Data items:
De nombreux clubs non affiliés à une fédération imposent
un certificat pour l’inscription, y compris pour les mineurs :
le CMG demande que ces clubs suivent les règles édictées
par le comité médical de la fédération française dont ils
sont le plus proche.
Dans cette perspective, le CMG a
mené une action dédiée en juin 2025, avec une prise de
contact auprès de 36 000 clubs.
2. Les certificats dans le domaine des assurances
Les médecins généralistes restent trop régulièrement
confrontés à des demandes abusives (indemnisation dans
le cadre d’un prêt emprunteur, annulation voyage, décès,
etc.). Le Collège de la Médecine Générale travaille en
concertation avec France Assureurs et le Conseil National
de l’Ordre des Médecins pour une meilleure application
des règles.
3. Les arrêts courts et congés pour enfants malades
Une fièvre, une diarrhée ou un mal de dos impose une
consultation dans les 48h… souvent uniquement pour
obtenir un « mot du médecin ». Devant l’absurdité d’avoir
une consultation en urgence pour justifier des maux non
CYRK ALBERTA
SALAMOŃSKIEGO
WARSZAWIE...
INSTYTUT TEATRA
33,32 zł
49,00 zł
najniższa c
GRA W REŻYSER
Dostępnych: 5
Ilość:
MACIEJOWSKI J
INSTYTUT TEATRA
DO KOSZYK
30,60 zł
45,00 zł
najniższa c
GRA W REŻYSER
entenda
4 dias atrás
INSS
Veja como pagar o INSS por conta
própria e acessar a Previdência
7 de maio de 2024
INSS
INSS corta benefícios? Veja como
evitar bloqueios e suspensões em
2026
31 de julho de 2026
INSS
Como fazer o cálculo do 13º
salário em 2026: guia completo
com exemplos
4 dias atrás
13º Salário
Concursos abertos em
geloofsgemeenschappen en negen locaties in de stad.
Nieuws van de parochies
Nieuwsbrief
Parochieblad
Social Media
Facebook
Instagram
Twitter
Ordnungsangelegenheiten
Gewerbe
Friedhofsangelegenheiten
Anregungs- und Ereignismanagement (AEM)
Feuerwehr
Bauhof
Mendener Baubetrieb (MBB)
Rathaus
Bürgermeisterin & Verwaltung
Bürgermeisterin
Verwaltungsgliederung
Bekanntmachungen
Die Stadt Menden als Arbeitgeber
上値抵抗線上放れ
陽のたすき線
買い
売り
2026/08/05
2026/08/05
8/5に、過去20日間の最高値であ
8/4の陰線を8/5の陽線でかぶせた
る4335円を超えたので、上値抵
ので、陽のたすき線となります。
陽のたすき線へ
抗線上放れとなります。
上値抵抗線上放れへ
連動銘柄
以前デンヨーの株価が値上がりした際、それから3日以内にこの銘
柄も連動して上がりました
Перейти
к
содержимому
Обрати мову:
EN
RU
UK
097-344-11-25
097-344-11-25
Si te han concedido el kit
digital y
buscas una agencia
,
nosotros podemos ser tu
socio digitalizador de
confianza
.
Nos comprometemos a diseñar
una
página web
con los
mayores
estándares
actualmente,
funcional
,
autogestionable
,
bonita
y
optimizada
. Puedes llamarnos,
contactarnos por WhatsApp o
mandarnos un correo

> Task to carry out: Take every line above carrying "fédération" and return it.

> Output:
De nombreux clubs non affiliés à une fédération imposent
par le comité médical de la fédération française dont ils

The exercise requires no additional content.